Emanuele Dottori / Maurizio Gabbana – Tutta mia la città
Sia nelle città fotografate da Maurizio Gabbana, sia in quelle dipinte da Emanuele Dottori, la scelta dell’ambientazione notturna è funzionale alla ricerca di intimità con lo scenario urbano, al desiderio di un’immersione al suo interno e finanche di una sua appropriazione, favorita dalla perdita dei contorni delle cose, dalla rarefazione di oggetti e persone, da una sorta di desertificazione dei sensi che accade a volte (queste volte) col calare del buio.
Comunicato stampa
Città, notturni e deserti
Prima ancora di segnalare che il titolo di questa mostra non contiene un refuso (il cortocircuito tra
singolare e plurale è voluto), forse è opportuno trascrivere il verso successivo della canzone dalla
quale è tratto. Il ritornello di uno dei più grandi successi dell'Equipe 84 (datato 1969), dopo "tutta
mia la città", recita: "un deserto che conosco".
Sia nelle città fotografate da Maurizio Gabbana, sia in quelle dipinte da Emanuele Dottori, la scelta
dell'ambientazione notturna è funzionale alla ricerca di intimità con lo scenario urbano, al desiderio
di un'immersione al suo interno e finanche di una sua appropriazione, favorita dalla perdita dei
contorni delle cose, dalla rarefazione di oggetti e persone, da una sorta di desertificazione dei sensi
che accade a volte (queste volte) col calare del buio. I deserti ovviamente non sono tutti uguali, non
lo sono neppure i notturni e tantomeno le città. Nelle opere di Gabbana e in quelle di Dottori si
possono anzi scorgere due tipologie antitetiche di queste categorie, sebbene allo stesso modo
coinvolgenti.
Il deserto evocato dalle fotografie di Gabbana è un vuoto appagante, una scatola foderata di
architetture monumentali e cariche di storia, il cui ruolo consiste però nell'arredare una sontuosa
vacuità. Una luce precisa ma allo stesso tempo straniante si ritaglia il compito di delineare le vie di
fuga dall'immagine, di incanalare lo sguardo verso un'oscurita cangiante.
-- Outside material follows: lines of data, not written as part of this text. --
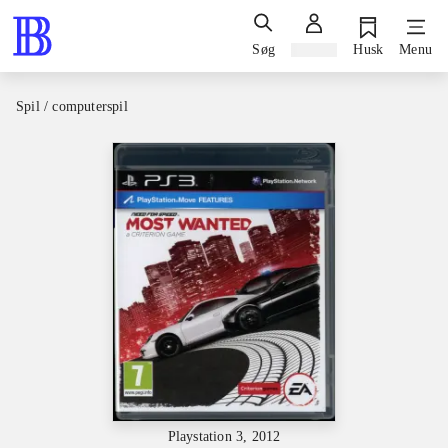
Søg
Log ind
Husk
Menu
Spil / computerspil
Playstation 3, 2012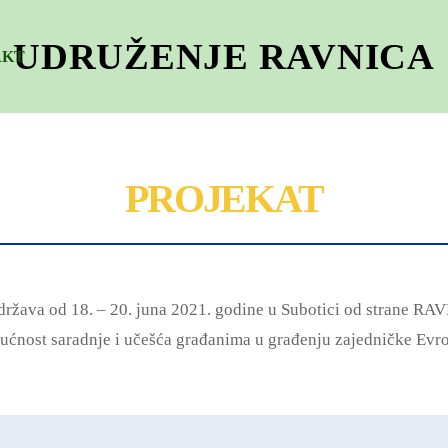
UDRUŽENJE RAVNICA
AKT
PROJEKAT
 održava od 18. – 20. juna 2021. godine u Subotici od str
 saradnje i učešća građanima u građenju zajedničke Evrope 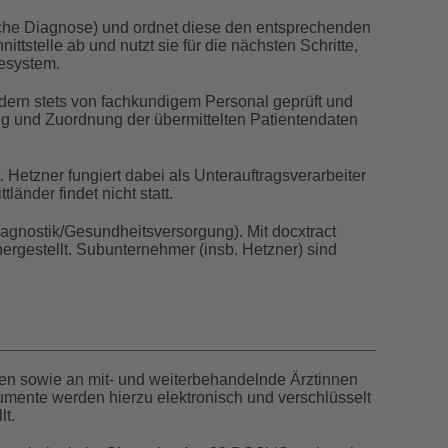
sche Diagnose) und ordnet diese den entsprechenden
tstelle ab und nutzt sie für die nächsten Schritte,
iesystem.
dern stets von fachkundigem Personal geprüft und
ung und Zuordnung der übermittelten Patientendaten
 Hetzner fungiert dabei als Unterauftragsverarbeiter
änder findet nicht statt.
Diagnostik/Gesundheitsversorgung). Mit docxtract
hergestellt. Subunternehmer (insb. Hetzner) sind
ten sowie an mit- und weiterbehandelnde Ärztinnen
kumente werden hierzu elektronisch und verschlüsselt
lt.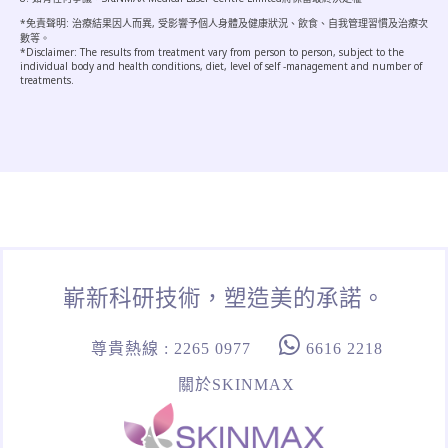
*免責聲明: 治療結果因人而異, 受影響予個人身體及健康狀況、飲食、自我管理習慣及治療次
數等。
*Disclaimer: The results from treatment vary from person to person, subject to the
individual body and health conditions, diet, level of self -management and number of
treatments.
嶄新科研技術，塑造美的承諾。
尊貴熱線 : 2265 0977
6616 2218
關於SKINMAX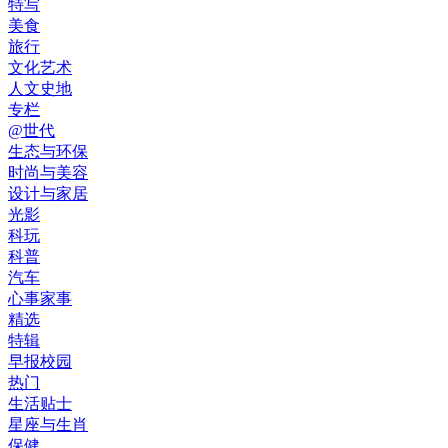
特写
美食
旅行
文化艺术
人文史地
专栏
@世代
生态与环保
时尚与美容
设计与家居
光影
科玩
科普
汽车
心事家事
精选
特辑
早报校园
热门
生活贴士
星座与生肖
保健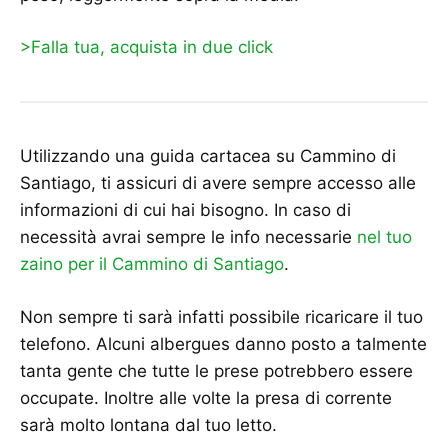
>Falla tua, acquista in due click
Utilizzando una guida cartacea su Cammino di
Santiago, ti assicuri di avere sempre accesso alle
informazioni di cui hai bisogno. In caso di
necessità avrai sempre le info necessarie
nel tuo
zaino per il Cammino di Santiago
.
Non sempre ti sarà infatti possibile ricaricare il tuo
telefono. Alcuni albergues danno posto a talmente
tanta gente che tutte le prese potrebbero essere
occupate. Inoltre alle volte la presa di corrente
sarà molto lontana dal tuo letto.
Le uniche figure che
possono avere luogo in questa situazione sono non a caso dei fantasmi: gli spettri dipinti da Roberto
Bosco, quanto più saturano le piazze e le architetture milanesi fotografate da Gabbana, tanto più le
alleggeriscono, le smaterializzano, le svuotano, in una prospettiva ascendente.
La traiettoria che invece caratterizza i dipinti di Dottori è quasi sempre discendente. È infatti la
traiettoria delle incursioni aeree e delle bombe che devastano le sue città, i suoi teatri di guerra colti
in momenti notturni. L'oscurità rappresentata in queste opere, più che buio, è letteralmente,
etimologicamente tenebra, una parola che ha la radice in comune con il verbo temere e che, nella
sua accezione originaria, contempla un'idea di minacciosa immobilità, di un arresto di cose e persone
che si consegnano in tal modo alla distruzione. In queste città desertificate dal conflitto la luce ha la
singolare funzione di lasciar incuneare le tenebre, di scandirle nello spazio, di conferire loro un ritmo
percettivo. Un ritmo molto diverso da quello finto-malinconico (e in realtà un po' gongolante) della
canzone dell'Equipe 84, una cadenza meno orecchiabile e decisamente più allarmante, anche se altri
due versi del brano sembrano trovare riscontro sia nei dipinti di Dottori sia nelle foto di Gabbana. I
versi in cui si dice che "le luci bianche nella notte/ sembrano accese per me".